Analyse de la conjoncture
de l'Organisation des États américains

Plinio Arruda Sampaio



La réforme de la Charte de l'Organisation des États Américains (OEA) se fait dans le but de doter son Assemblée générale du pouvoir de suspendre la délégation d'un pays membre quand sur son territoire «se produisent des événements qui causent l'interruption abrupte ou irrégulière du processus politique institutionnel démocratique ou le légitime exercice du pouvoir par un gouvernement démocratiquement élu» (Résolution 1080). Voilà quelque chose qui doit nous faire réfléchir sérieusement sur le moment que vit l'OEA.

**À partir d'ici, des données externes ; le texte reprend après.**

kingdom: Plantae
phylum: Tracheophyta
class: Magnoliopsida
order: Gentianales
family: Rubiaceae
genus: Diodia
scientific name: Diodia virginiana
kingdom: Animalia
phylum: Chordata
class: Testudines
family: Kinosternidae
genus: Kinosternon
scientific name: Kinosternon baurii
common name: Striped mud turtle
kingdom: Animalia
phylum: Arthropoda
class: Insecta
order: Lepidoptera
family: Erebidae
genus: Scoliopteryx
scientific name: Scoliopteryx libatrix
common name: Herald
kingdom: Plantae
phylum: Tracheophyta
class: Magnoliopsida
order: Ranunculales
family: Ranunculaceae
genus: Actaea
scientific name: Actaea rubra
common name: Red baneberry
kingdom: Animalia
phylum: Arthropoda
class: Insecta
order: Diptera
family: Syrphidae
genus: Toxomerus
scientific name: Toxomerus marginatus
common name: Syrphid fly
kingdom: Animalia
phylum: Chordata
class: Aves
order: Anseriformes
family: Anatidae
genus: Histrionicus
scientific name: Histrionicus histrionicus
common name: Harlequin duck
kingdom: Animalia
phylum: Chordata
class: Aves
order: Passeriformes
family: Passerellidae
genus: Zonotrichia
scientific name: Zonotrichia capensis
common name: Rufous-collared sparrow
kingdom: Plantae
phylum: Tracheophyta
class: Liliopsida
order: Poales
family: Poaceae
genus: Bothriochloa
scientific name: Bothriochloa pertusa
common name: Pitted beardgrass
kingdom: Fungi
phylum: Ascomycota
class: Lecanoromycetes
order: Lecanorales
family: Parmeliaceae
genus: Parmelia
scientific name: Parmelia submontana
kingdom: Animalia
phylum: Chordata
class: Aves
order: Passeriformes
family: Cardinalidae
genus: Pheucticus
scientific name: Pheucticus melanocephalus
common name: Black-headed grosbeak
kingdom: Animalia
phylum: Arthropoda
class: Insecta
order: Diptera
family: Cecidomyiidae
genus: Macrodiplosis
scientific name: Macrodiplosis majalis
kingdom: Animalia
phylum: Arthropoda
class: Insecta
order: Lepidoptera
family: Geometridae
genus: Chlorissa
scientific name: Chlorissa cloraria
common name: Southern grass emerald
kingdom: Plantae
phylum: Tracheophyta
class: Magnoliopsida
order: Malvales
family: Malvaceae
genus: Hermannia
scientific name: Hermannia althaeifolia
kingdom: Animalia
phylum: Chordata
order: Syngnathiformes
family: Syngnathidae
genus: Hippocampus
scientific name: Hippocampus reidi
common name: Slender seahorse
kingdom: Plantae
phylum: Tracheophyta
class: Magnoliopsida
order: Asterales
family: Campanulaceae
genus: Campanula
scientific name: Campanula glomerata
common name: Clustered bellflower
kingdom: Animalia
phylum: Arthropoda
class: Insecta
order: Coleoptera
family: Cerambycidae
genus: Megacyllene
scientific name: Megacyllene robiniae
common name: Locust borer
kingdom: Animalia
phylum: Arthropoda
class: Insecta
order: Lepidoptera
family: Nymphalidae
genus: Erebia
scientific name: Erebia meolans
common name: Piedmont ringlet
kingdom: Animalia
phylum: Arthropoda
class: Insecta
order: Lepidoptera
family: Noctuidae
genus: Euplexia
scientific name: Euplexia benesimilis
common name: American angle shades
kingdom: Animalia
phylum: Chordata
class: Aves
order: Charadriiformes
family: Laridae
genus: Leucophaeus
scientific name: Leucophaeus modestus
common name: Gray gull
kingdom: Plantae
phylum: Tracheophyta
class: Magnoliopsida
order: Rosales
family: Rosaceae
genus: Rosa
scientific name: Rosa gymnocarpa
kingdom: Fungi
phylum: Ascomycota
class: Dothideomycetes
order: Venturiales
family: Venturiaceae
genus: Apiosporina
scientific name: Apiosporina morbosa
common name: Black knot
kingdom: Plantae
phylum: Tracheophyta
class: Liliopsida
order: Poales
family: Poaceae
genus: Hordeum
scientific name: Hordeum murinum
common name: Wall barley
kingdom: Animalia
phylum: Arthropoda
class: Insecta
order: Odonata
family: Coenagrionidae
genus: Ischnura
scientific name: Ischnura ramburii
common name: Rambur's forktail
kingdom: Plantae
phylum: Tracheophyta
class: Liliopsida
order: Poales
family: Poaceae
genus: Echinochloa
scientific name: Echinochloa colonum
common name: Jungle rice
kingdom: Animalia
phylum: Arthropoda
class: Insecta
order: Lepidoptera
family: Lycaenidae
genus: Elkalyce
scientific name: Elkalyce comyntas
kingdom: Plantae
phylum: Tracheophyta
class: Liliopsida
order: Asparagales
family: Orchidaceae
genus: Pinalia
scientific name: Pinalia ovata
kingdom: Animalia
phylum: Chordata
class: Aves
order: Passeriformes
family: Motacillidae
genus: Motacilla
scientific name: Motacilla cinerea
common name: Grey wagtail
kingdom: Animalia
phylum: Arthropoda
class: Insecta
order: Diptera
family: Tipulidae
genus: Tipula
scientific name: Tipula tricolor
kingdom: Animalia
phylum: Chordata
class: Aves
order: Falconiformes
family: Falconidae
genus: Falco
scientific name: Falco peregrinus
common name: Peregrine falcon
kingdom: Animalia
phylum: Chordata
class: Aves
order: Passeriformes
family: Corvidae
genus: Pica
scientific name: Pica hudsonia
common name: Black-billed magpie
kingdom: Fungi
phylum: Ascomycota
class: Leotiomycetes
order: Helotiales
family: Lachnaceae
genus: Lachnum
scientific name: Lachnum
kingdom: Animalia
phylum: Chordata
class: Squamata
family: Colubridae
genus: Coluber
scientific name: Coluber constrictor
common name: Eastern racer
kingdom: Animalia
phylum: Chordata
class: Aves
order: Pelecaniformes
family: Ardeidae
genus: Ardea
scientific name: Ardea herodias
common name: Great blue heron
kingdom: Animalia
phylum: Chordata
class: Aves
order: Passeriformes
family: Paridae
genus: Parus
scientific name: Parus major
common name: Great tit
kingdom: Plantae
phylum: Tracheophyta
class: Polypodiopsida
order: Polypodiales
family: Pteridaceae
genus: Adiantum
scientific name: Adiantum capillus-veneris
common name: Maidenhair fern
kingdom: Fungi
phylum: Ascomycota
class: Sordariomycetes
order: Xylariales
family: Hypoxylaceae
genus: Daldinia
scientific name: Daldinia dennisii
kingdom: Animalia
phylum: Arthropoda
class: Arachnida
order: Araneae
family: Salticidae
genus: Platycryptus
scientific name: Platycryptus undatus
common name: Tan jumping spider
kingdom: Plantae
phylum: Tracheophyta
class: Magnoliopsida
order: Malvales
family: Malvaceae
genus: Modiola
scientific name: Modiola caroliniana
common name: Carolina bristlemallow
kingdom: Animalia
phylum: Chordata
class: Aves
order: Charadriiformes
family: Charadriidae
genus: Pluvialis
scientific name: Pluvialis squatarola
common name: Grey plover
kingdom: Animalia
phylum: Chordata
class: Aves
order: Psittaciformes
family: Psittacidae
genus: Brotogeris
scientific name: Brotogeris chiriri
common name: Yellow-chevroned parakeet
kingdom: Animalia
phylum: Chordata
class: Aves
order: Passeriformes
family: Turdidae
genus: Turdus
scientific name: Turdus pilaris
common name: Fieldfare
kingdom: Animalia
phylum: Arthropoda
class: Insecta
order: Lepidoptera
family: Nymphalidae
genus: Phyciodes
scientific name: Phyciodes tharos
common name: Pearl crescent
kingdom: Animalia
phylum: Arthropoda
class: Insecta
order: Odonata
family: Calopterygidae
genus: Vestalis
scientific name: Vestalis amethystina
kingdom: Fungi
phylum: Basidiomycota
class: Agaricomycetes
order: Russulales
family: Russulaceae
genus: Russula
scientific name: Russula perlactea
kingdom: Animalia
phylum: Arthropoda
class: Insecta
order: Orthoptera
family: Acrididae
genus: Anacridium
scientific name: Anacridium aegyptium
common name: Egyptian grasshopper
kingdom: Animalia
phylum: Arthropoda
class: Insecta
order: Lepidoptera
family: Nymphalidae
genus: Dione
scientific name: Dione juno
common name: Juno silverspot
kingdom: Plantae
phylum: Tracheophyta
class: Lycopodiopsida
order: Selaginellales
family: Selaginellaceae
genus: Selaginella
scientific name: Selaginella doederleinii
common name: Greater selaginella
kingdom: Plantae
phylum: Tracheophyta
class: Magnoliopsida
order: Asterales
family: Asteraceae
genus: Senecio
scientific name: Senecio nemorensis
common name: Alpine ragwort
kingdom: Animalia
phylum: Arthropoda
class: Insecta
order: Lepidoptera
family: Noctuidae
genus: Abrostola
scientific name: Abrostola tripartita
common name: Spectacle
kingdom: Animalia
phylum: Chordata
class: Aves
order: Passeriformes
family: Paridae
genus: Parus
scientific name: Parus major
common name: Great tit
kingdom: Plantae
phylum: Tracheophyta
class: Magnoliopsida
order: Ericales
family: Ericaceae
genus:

C'est curieux! Après plus d'un siècle d'existence et plus de cent coups d'État, de putschs, de dictatures militaires ou civiles dans tous les pays membres situés au sud du Rio Grande, l'OEA vient de se rendre compte que l'existence de régimes arbitraires menace la sécurité continentale... Qui peut s'opposer à l'application de sanctions à des coups comme celui de Pinochet au Chili, ou celui des généraux brésiliens, argentins ou uruguayens qui ont décapité des gouvernements démocratiquement élus dans ces pays dans les années 60 et 70? Qui ne s'est pas indigné quand un gorille de la CIA, Cedras a renversé le président Aristide d'Haïti?

Mais attention! Rien n'indique que la réforme vise à solutionner ces cas. Fujimori a fermé le Congrès péruvien, dissous le pouvoir judiciaire, censuré la presse... mais il s'assoit toujours impassible et insolent à l'OEA, parce qu'il a monté une élection truquée et accompli le rituel du «gouvernement démocratique représentatif institutionnel». Pinochet affiche une arrogance qui bloque les enquêtes sur les responsables des assassinats commis durant sa dictature. Les démocrates chiliens savent très bien que la CIA déstabiliserait le pays si le président Frei osait démettre Pinochet de ses fonctions de Général en chef de l'armée.

Ne nous y trompons pas. Le véritable objectif de la réforme, ce n'est pas d'empêcher les coups d'État contre des régimes démocratiques. Il s'agit plutôt de fournir une justification juridique plus claire à l'intervention de l'OEA chaque fois qu'il y aurait une menace de renversement des «démocraties ploutocratiques» mises sur pied à partir des années 70 et qui se sont montrées plus dociles envers les intérêts américains que les imprévisibles dictateurs latinos.

À partir de tout cela, il y a quelque chose d'intrigant : pourquoi cette réforme et pourquoi à ce moment précis?

Les États-Unis ont réalisé des centaines d'interventions économiques ou militaires dans des dizaines de pays latino-américains chaque fois qu'ils ont voulu le faire. Par exemple, ils maintiennent un blocus économique contre Cuba depuis plus de 30 ans. Ils ont destitué le président Jacobo Arbenz quand celui-ci a voulu nationaliser les terres de la United Fruit au Guatemala. Ils ont envoyé des troupes à Saint-Domingue pour empêcher l'accession au pouvoir du président élu Juan Bosch. Ils ont financé des grèves et des attentats destinés à déstabiliser le gouvernement constitutionnel d'Allende. Ils ont maintenu à feu et à sang des dictatures sanguinaires au Salvador et au Guatemala. Alors pourquoi était-il nécessaire d'inclure dans la Charte de l'OEA une règle qui l'autorise à faire ce qu'elle a toujours réalisé systématiquement?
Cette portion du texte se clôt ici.